**Activity:** Could you write out every record below exactly, leaving the pictures out?

**Data provided:**
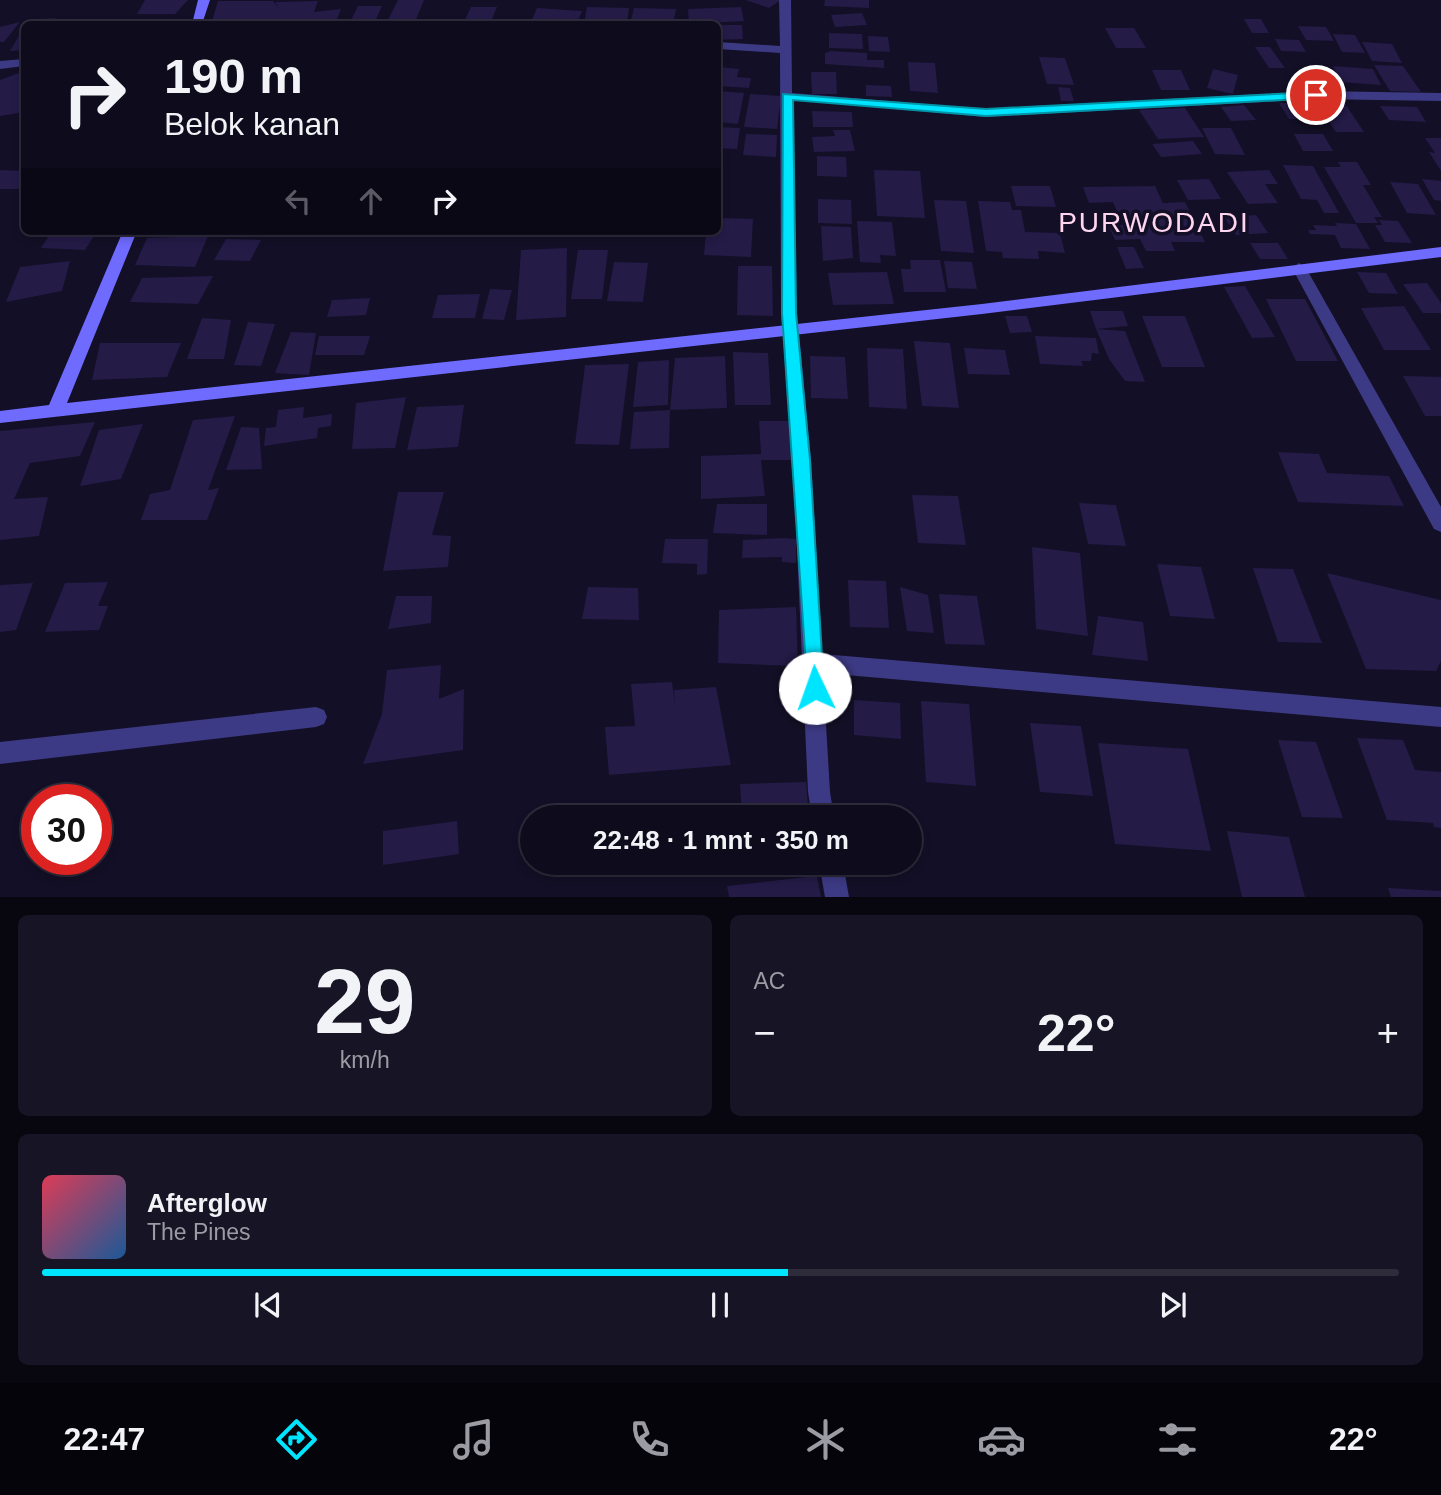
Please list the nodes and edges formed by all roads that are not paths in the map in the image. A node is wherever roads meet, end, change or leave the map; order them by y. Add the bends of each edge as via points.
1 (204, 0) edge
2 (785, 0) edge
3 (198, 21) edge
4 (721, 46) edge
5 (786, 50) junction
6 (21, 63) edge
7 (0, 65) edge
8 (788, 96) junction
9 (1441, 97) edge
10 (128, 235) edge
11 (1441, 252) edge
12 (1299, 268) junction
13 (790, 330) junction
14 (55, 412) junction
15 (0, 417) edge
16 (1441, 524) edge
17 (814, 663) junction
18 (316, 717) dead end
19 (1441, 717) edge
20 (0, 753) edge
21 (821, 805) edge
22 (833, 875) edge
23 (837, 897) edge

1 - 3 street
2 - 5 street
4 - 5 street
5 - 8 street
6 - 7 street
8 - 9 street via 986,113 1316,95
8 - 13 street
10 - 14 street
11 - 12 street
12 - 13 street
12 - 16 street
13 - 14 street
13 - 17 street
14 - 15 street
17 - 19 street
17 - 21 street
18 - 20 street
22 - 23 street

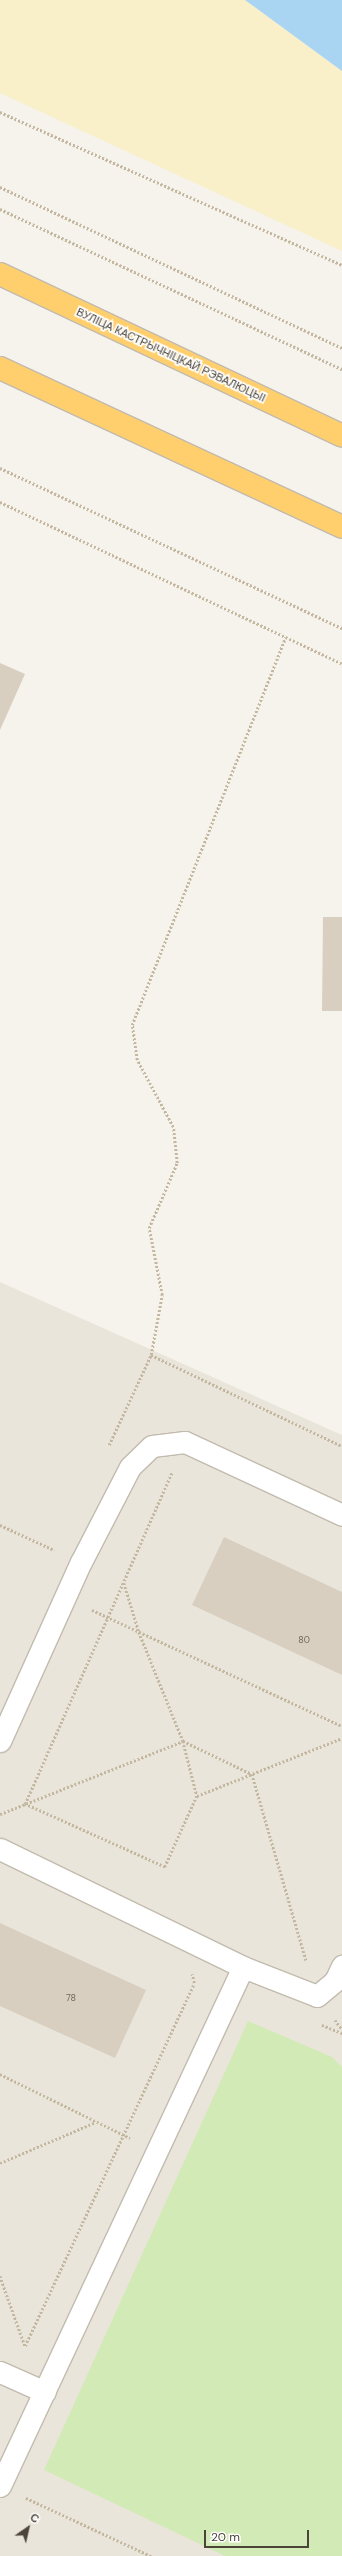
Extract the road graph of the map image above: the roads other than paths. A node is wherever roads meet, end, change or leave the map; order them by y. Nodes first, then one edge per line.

**Exercise result:**
Please list the nodes and edges formed by all roads that are not paths in the map in the image. A node is wherever roads meet, end, change or leave the map; order them by y. Add the bends of each edge as via points.
1 (204, 0) edge
2 (785, 0) edge
3 (198, 21) edge
4 (721, 46) edge
5 (786, 50) junction
6 (21, 63) edge
7 (0, 65) edge
8 (788, 96) junction
9 (1441, 97) edge
10 (128, 235) edge
11 (1441, 252) edge
12 (1299, 268) junction
13 (790, 330) junction
14 (55, 412) junction
15 (0, 417) edge
16 (1441, 524) edge
17 (814, 663) junction
18 (316, 717) dead end
19 (1441, 717) edge
20 (0, 753) edge
21 (821, 805) edge
22 (833, 875) edge
23 (837, 897) edge

1 - 3 street
2 - 5 street
4 - 5 street
5 - 8 street
6 - 7 street
8 - 9 street via 986,113 1316,95
8 - 13 street
10 - 14 street
11 - 12 street
12 - 13 street
12 - 16 street
13 - 14 street
13 - 17 street
14 - 15 street
17 - 19 street
17 - 21 street
18 - 20 street
22 - 23 street

Extract the road graph of the map image above: the roads other than paths. A node is wherever roads meet, end, change or leave the map; order them by y. Nodes first, then one edge per line.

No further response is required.